■ Stored data entries:
■ ■ ■

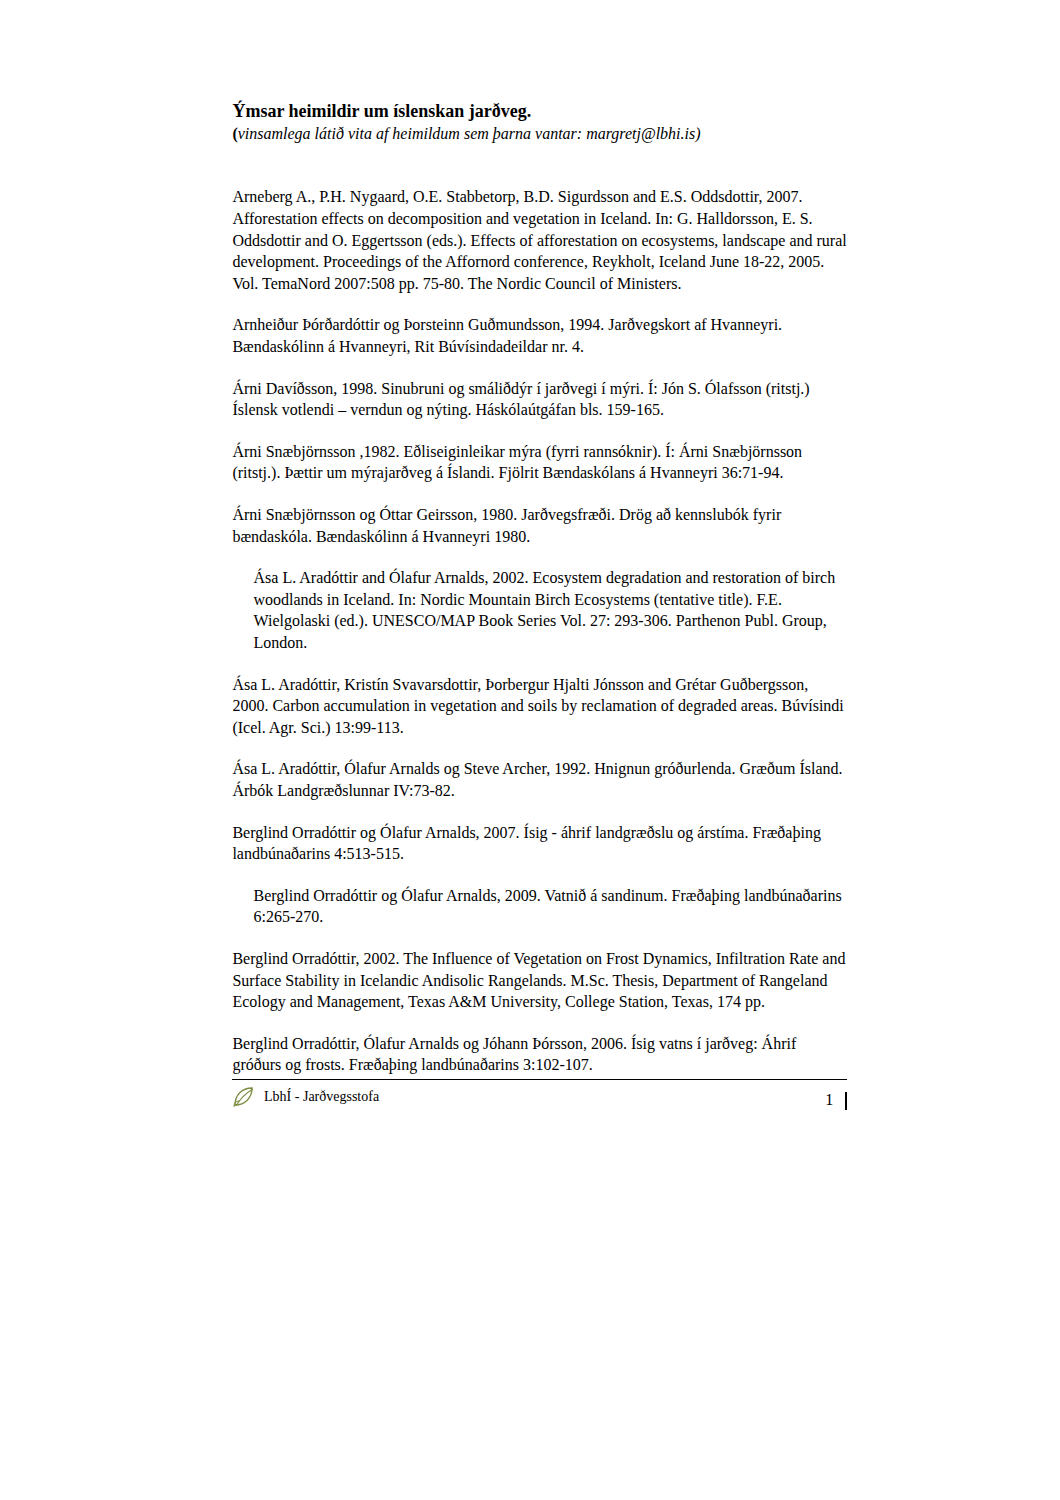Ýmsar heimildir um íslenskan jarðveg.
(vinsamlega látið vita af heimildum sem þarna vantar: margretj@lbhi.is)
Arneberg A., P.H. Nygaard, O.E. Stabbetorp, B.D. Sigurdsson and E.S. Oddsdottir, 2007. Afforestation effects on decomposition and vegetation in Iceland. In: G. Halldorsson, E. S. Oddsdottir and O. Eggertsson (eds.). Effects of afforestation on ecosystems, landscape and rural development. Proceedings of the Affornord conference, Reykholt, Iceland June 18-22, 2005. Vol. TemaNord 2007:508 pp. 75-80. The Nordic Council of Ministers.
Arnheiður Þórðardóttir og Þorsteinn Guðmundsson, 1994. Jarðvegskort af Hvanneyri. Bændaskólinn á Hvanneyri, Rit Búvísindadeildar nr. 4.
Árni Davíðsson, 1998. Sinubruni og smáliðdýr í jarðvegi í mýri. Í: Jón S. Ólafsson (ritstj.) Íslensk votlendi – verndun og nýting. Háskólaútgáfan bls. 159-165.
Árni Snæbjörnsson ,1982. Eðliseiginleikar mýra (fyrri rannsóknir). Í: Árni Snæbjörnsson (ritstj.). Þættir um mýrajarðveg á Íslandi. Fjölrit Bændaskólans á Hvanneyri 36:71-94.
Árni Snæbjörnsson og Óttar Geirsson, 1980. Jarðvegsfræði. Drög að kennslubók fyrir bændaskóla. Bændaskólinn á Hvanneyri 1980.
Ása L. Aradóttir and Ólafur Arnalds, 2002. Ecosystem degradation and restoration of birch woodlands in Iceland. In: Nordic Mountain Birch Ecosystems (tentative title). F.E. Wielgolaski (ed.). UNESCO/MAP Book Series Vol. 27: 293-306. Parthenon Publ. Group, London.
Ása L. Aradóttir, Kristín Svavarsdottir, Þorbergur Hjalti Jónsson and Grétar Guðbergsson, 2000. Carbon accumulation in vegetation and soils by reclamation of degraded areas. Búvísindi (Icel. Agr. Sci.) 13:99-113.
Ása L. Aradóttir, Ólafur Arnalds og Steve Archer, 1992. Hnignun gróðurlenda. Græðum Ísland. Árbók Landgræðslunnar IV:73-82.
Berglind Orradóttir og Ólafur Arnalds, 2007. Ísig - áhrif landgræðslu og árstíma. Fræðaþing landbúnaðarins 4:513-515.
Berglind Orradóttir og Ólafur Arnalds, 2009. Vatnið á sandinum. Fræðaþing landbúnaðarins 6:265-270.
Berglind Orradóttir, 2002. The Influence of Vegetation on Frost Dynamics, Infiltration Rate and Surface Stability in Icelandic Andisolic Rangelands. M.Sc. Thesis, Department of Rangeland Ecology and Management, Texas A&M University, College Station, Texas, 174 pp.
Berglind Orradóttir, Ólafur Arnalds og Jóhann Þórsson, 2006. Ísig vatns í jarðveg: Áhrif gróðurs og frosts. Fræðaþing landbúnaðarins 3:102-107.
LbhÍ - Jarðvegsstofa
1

■ ■ ■

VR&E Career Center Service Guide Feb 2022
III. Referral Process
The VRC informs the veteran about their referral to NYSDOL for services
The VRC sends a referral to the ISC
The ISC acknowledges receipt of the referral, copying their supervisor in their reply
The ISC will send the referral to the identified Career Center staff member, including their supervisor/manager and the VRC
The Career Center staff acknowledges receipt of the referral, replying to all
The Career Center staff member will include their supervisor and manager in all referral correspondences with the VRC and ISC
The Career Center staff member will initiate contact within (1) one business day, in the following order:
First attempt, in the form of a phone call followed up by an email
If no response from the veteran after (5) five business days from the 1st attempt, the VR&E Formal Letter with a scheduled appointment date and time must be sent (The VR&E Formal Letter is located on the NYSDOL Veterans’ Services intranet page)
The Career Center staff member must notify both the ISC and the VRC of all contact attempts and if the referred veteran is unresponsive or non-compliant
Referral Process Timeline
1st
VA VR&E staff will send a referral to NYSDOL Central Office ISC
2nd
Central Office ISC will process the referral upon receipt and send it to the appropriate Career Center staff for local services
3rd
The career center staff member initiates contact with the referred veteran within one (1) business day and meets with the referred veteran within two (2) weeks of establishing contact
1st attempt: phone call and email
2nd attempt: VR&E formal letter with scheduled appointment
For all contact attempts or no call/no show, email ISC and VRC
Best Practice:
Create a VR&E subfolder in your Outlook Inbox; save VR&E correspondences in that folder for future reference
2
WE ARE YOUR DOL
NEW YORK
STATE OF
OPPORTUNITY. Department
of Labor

■ ■ ■

■ Work instructions: Look through the data above and return exactly the lines from the one that contains "First attempt, in" to the one that contains "If no response", inclusive, with nothing else.

■ Task solution:
First attempt, in the form of a phone call followed up by an email
If no response from the veteran after (5) five business days from the 1st attempt, the VR&E Formal Letter with a scheduled appointment date and time must be sent (The VR&E Formal Letter is located on the NYSDOL Veterans’ Services intranet page)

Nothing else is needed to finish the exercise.